Mari Yoriko Sabusawa (July 10, 1920 – September 25, 1994) was a translator, activist, and philanthropist. She was the third wife of novelist James A. Michener, whom she married on October 23, 1955, in Chicago, Illinois.

==Early life==
A second-generation Japanese American, Sabusawa was born to Harry and Riki Sabusawa and raised in Las Animas, Colorado. Her family moved to Long Beach, California in 1936. Sabusawa graduated from Long Beach Polytechnic High School in 1938, and then began studying at Long Beach Junior College.

Following the attack on Pearl Harbor and enactment of Executive Order 9066, Subasawa and her family were sent to California's Santa Anita Assembly Center and then interned at the Granada War Relocation Center (Camp Amache) in Colorado. Shortly thereafter, she was allowed to leave for Antioch College in Ohio where she received a degree in political science and international relations. Through Antioch's cooperative job program, she translated Japanese propaganda for the US intelligence service in Washington DC before attending graduate school at the University of Chicago.

In 1948, Sabusawa became the first female president of the Chicago chapter of the Japanese American Citizens League (JACL). During the early 1950s, she was engaged in community work, especially around questions of civil rights Sabusawa was editor of the American Library Association's Bulletin in Chicago in 1954 when she met her husband.

==Activism==
Both Sabusawa and Michener were supporters of the 1956 Hungarian Revolution against the USSR. They made their home in Vienna a safe haven for refugees created by the conflict. This experience would influence Michener's novel, The Bridge at Andau, 1957.

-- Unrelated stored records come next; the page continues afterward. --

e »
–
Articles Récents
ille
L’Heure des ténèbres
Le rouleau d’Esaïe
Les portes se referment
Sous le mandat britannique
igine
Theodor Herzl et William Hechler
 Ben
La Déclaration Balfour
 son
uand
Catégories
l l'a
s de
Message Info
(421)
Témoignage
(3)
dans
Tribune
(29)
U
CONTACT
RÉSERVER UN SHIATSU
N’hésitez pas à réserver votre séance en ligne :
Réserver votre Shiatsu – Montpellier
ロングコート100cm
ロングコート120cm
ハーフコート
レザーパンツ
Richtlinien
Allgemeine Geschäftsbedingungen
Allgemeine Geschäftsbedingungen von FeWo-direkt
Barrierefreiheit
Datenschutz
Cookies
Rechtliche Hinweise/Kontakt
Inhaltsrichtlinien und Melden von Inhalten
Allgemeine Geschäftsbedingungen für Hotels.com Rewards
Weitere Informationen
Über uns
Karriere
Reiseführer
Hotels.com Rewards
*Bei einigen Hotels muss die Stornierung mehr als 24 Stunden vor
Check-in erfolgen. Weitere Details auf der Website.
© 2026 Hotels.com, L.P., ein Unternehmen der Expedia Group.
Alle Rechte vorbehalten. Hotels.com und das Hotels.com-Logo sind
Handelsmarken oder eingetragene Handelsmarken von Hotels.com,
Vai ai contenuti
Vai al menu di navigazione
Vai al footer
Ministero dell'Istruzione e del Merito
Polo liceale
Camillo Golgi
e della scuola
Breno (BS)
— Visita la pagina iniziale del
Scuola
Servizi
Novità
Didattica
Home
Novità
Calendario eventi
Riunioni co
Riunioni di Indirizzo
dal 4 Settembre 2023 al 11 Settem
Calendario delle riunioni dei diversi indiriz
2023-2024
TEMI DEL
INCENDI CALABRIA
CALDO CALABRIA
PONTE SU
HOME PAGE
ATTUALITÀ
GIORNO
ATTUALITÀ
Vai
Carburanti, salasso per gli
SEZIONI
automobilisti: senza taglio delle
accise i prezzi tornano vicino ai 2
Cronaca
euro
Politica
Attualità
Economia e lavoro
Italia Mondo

Sabusawa spoke out in support of American-Japanese marriages in the 1950s. She urged her husband not to run for Congress as a Democrat in 1962, but nevertheless supported him when he did. Sabusawa was encouraged and helped in the research of some of Michener's novels, such as, The Bridge at Andau, Hawaii, and The Source. Michener also wrote Centennial, written in 1974, which was later produced into a miniseries by the same name. It was filmed in part at Bent's Fort, close to Sabusawa's hometown of Las Animas, Colorado.

Together with her husband, Sabusawa was involved with charitable donations, with main fields of their philanthropy being art and higher education. Notably, she established the Mari Sabusawa Michener Endowment, which funded all the educational programs at the James A. Michener Art Museum in Doylestown, Pennsylvania.

==Death==
Sabusawa died in Austin, Texas, on September 25, 1994. She left a bequest of $5 million to the University of Texas at Austin for the construction of what would become the Blanton Museum of Art in addition to the hundreds of paintings the couple gave the university during their lifetimes.